Filed under: Japan, Militarism | Tags: conscience, Hiroshima Day, peace, revenge
On August 15 1945 I was five and a half years old. My mother and I were in the house when the news arrived by radio. I didn’t realize that it was so important. I had never known a time in my life when there was no war. War was normal and it didn’t affect me except for the brown sugar we had to use instead of white sugar for our cereal. My mother asked me to run to the barn and tell Dad that the war was over. I felt an urgency in her voice.
I ran out the cement side walk to the barn and tried to find my father. Going to the barn with a message was normal. Usually it was about someone in the community or church. Occasionally it was about an emergency that my father, a minister needed to tend to. This time was different because it had to do with the whole world. So I ran as fast as I could. He wasn’t in the barn so I looked in the milk house and then the granary, the shop, and the chicken house and finally I found him on the barn bridge repairing something.
Out of breath I ran up the barn bridge as fast I could and said. “Mom said I should tell you the war is over.” There it was I had said it. Dad looked down at me and said, “Oh, I am so glad.” He said it again, “I am so glad.” His response seemed strange because usually when I delivered a message he would race off to the car or to the house to make a telephone call and I would race after him to get in on the action. “Oh, I am so glad.”, he said it again and then he was silent. In the distance we heard the sound of explosions and Dad said, “I think they are celebrating the end of the war.” I was confused because I didn’t understand the meaning of the word, celebrate. My mission was completed. My final words to Dad that day, “But who won?” His answer, “Nobody won.” For months I wandered around trying to understand why, “Nobody won.”
The Little Boy in me is still contemplating how nobody could win. Little Boy was the name of the bomb that exploded over western Hinshou island on August 6 1945, nine days before my mother sent me on my first war ending mission. Some people may have forgotten the name of the bomb that hit Japan.. Most of us may not have known its name.
The images of incinerated Japanese children, parents, soldiers, buildings and playgrounds never get easier to look at. The bomb that destroyed so much within us and killed so many was built by the Manhattan Project (1) an effort the size of the pre war auto industry incorporating the work of 130,000 people. The 5 ton bomb exploded 1,900 feet above Hiroshima directly over a parade field where Japanese soldiers were doing calisthenics at approximately 8:15 am. Enola Gay, the B-29 aircraft named in honour of a favourite fictional character of the pilot’s mother, was already 11½ miles away when it felt the shock of the blast.
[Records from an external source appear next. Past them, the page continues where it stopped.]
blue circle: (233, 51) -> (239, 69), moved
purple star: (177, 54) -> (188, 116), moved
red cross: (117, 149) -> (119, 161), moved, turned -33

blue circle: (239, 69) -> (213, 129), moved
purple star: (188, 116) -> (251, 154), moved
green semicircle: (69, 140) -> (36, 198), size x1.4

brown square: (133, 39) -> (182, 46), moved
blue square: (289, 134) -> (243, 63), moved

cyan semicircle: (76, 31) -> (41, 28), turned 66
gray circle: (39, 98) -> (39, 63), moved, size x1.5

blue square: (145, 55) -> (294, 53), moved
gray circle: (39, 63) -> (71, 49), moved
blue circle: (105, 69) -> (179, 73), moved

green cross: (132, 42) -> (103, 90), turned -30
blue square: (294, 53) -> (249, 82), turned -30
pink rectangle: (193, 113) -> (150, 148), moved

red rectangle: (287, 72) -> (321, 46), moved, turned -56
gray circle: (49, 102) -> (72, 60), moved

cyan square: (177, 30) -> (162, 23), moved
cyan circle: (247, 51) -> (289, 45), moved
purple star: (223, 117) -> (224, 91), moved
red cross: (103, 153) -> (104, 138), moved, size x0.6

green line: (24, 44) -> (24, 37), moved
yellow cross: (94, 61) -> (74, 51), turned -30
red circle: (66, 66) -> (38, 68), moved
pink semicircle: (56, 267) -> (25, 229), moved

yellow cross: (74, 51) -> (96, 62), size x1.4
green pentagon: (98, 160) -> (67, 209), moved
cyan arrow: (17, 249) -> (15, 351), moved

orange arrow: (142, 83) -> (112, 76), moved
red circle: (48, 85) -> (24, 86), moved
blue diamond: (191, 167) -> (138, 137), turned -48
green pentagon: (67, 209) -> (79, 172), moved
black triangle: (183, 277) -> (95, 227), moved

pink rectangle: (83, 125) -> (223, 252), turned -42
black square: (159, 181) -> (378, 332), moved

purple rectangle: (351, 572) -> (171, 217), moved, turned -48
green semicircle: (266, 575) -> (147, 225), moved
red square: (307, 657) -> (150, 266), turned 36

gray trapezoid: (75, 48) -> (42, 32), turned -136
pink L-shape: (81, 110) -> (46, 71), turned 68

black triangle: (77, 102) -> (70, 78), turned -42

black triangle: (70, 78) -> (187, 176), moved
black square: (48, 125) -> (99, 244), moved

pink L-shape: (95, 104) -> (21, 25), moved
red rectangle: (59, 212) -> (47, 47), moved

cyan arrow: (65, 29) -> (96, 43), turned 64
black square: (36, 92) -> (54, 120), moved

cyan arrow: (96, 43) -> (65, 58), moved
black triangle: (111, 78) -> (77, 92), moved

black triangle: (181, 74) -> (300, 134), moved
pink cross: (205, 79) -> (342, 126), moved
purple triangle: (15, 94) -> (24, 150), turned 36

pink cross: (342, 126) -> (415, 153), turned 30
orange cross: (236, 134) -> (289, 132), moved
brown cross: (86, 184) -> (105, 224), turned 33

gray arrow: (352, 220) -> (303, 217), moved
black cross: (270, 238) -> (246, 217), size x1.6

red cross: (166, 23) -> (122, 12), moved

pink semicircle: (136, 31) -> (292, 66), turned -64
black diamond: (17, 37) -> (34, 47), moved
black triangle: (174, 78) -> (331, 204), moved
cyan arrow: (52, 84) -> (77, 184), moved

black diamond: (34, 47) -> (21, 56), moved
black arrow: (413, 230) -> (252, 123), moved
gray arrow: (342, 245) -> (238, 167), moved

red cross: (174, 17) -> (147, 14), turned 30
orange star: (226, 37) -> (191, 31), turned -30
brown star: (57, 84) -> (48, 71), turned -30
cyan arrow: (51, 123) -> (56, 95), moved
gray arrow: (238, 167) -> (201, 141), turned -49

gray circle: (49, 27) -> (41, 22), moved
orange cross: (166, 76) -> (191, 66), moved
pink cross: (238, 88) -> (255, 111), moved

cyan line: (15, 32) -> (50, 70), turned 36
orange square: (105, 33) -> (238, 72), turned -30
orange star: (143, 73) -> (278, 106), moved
At first Colonel Paul Tibbet, the pilot thought his airplane was taking flak. After the second shock wave the crew looked back at the city and described what they saw, “The city was hidden by that awful cloud . . . boiling up, mushrooming, terrible and incredibly tall,”
The spiritual cloud of Little Boy from the misted-over memory of my childhood now hovers over all of us. Colonel Tibbet retired in Columbus, Ohio the city where I joined American Mennonites last month for the biannual church assembly. About piloting the Enola Gay he said, “I’m proud that I was able to start with nothing, plan it, and have it work as perfectly as it did… I sleep clearly every night.” Shortly before his death in 2005, he said, “If you give me the same circumstances, I’d do it again.”
I still want to deliver my own Little Boy message of August 15, 1945 because the war set in motion by the Hiroshima event is not over. Almost all of us recognize how dangerous it has become. Most of us know that the chances of more Hiroshima explosions anywhere in the world remains very high. So we push it from our memory or leave it to government authorities who work in secret. Sixty-four years ago it took an effort the size of the car industry of the time to build and deliver the nuclear bomb. Today it would take only a handful of motivated and reasonably educated people to deliver one. Moral conviction combined with the fear that we may not survive has held us so far but that dam may break.
“Nobody won,” a teaching passed to me by my father and passed to him from generations before him hints at another way of thinking about winners and losers, attack, revenge and enemy work. On that day 64 years ago Dad started to teach me to suspend my instantaneous need for judgement, punishment and pride of victory. Sometimes I remember to practice these lessons. That is also when hope settles over me so that I can see a unity in the cosmos that may reach beyond my generation.